Trecho fornecido
'''

Em nota divulgada pela entidade sindical, a Assibge afirma que a paralisação passou a ser considerada uma alternativa diante do que classifica como medidas que precarizam as condições de trabalho e de uma postura considerada autoritária por parte da administração do instituto. Segundo o sindicato, a direção do órgão também tem dificultado o diálogo com os representantes da categoria.
Desde agosto de 2023, a presidência do IBGE é exercida pelo economista Marcio Pochmann, indicado pelo presidente Luiz Inácio Lula da Silva (PT).
A possível greve ocorre em um cenário de tensão entre servidores e direção do instituto que se estende desde 2024. Naquele período, trabalhadores manifestaram oposição a propostas da gestão, entre elas a criação da fundação IBGE+, que previa a realização de projetos voltados à iniciativa privada. A proposta acabou não sendo implementada após a reação dos servidores.
Atualmente, a Assibge aponta uma série de fatores que alimentam a insatisfação da categoria, como a redução de indenizações destinadas aos servidores que realizam pesquisas de campo, a suspensão do Programa de Gestão e Desempenho (PGD) para funcionários em estágio probatório e a realização de transferências que a entidade considera arbitrárias.
Por outro lado, a direção do IBGE tem defendido que o órgão atravessa um processo de modernização e fortalecimento institucional. Durante as comemorações pelos 90 anos da instituição, realizadas em maio deste ano, a presidência afirmou que tem promovido um amplo diálogo com os servidores por meio de encontros nacionais, conferências e reuniões virtuais.
Na ocasião, a administração também destacou que o respeito à diversidade de opiniões não elimina a existência de conflitos internos, mas reforçou o compromisso com o diálogo durante o processo de reestruturação do instituto.

'''

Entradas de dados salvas
'''

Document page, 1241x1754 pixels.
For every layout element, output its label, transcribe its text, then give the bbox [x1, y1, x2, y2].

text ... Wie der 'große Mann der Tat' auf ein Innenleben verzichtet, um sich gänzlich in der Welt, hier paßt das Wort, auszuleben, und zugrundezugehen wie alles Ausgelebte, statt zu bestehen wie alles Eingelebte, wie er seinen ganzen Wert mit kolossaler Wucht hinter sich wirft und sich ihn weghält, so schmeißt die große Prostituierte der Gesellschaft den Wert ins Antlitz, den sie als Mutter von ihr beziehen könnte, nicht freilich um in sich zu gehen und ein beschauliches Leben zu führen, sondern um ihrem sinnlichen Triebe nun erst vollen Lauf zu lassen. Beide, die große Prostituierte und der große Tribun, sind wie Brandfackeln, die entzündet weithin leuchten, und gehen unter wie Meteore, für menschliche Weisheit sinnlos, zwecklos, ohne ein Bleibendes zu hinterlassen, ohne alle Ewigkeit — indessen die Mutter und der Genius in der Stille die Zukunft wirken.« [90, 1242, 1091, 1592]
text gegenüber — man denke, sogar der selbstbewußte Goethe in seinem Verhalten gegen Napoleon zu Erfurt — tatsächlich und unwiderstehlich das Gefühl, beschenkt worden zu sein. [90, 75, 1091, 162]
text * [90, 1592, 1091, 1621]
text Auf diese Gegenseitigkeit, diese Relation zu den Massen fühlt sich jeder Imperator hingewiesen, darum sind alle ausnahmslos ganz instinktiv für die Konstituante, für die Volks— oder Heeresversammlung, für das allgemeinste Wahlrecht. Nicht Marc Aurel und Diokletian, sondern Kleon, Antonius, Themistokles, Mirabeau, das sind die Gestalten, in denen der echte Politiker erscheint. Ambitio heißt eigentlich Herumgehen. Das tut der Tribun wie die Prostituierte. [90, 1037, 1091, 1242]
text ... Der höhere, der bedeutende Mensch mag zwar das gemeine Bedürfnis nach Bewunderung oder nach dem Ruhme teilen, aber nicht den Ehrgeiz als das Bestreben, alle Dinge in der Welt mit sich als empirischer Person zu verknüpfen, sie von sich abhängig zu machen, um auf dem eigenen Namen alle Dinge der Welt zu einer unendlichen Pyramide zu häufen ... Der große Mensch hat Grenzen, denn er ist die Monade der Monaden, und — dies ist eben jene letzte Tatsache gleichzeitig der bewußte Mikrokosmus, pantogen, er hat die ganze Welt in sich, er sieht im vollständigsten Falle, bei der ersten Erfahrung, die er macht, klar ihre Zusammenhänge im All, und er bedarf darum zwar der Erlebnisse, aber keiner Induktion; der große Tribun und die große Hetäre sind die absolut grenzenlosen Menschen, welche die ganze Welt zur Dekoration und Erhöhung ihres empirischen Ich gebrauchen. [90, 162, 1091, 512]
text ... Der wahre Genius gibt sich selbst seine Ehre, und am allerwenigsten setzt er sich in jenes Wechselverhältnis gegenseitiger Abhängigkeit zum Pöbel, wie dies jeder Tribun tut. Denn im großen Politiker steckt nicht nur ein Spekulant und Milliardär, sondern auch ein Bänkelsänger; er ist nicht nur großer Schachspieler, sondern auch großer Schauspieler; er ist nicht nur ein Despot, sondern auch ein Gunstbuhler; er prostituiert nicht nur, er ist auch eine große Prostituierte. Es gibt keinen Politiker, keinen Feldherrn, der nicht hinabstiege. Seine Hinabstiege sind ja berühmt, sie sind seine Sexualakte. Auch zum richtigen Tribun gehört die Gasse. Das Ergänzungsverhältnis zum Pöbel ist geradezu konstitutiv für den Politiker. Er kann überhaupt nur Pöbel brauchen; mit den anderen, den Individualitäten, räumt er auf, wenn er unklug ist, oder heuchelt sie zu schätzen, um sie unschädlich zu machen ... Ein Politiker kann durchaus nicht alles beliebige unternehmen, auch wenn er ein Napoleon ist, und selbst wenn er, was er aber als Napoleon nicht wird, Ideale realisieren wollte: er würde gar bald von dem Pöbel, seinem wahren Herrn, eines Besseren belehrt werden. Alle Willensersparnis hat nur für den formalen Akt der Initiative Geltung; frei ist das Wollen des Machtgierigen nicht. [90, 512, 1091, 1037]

'''

Instruções do exercício
- a) Responda, com base no texto sobre a possível greve no IBGE:
(i) Desde quando Marcio Pochmann exerce a presidência do IBGE?
(ii) Qual fundação proposta pela gestão enfrentou a oposição dos servidores em 2024?
(iii) Em que mês foram realizadas as comemorações pelos 90 anos da instituição?
- b) Repita o trecho do texto sobre a possível greve no IBGE que começa nas palavras "Em nota divulgada" e vai até "reação dos servidores.", inclusive.

Respostas por tarefa
- a)
(i) Desde agosto de 2023.
(ii) A fundação IBGE+.
(iii) Em maio.

- b)
Em nota divulgada pela entidade sindical, a Assibge afirma que a paralisação passou a ser considerada uma alternativa diante do que classifica como medidas que precarizam as condições de trabalho e de uma postura considerada autoritária por parte da administração do instituto. Segundo o sindicato, a direção do órgão também tem dificultado o diálogo com os representantes da categoria.
Desde agosto de 2023, a presidência do IBGE é exercida pelo economista Marcio Pochmann, indicado pelo presidente Luiz Inácio Lula da Silva (PT).
A possível greve ocorre em um cenário de tensão entre servidores e direção do instituto que se estende desde 2024. Naquele período, trabalhadores manifestaram oposição a propostas da gestão, entre elas a criação da fundação IBGE+, que previa a realização de projetos voltados à iniciativa privada. A proposta acabou não sendo implementada após a reação dos servidores.